Litter decomposition varies with forest type in complex ways and is significantly dependent on tree species diversity. Greater biological diversity produces litter mixtures of varying quality and more diverse microhabitats that directly influence litter decomposition rates. However, the effects on the chemical composition of decomposing organic C when mixing species in litter is still not clear. A field litterbag experiment was conducted in monospecific and mixed-species plantations of Pinus massoniana and Castanopsis hystrix in subtropical China, to examine the effects of litter mixing and changing stand environment on the litter decomposition rate and the composition-specific litter organic C loss rate of P. massoniana and C. hystrix.
Results/Conclusions
Admixing with the lower-quality P. massoniana litter slowed C. hystrix litter decomposition and recalcitrant C loss, whereas admixing with the higher-quality C. hystrix litter hastened P. massoniana litter decomposition in the mixed-species plantation.
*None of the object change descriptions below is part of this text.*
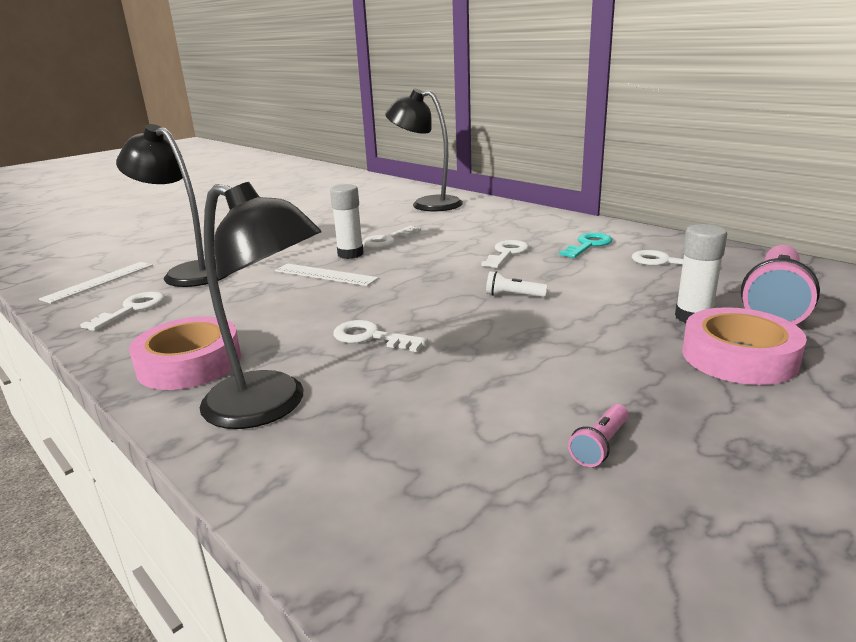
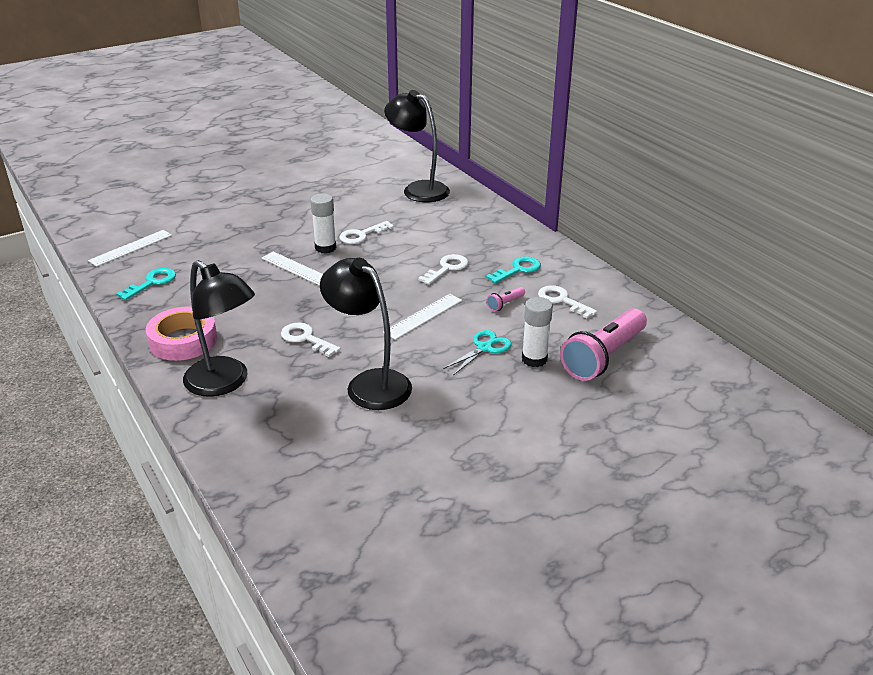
camera: 10 degrees right, 10 degrees up
(132, 309) = (152, 282): white key -> turquoise key
(189, 272) = (197, 248): black lamp -> black lamp (369, 383)
(513, 295) = (423, 316): white flashlight -> white ruler
(600, 445) = (399, 443): pink flashlight -> pink flashlight (505, 304)
(619, 314) = (485, 348): none -> turquoise scissors
(739, 357) = (533, 398): pink tape -> none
The P. massoniana litter exhibited a faster decomposition rate in the mixed-species plantation than in the P. massoniana monospecific plantation. The same trend was found in the loss rates of aromatic C and carbonyl C from P. massoniana litter. The greater soil organic matter content and nitrogen availability in the mixed-species plantation than in the P. massoniana monospecific plantation could have resulted in the increased rates of decomposition and organic C loss in P. massoniana litter. This study highlights that maintaining mixed conifer-broadleaf forests and/or adopting close-to-nature forest management could accelerate the decomposition of recalcitrant coniferous litter, facilitating C sequestration and mitigating the C emissions derived from the labile broadleaf litter.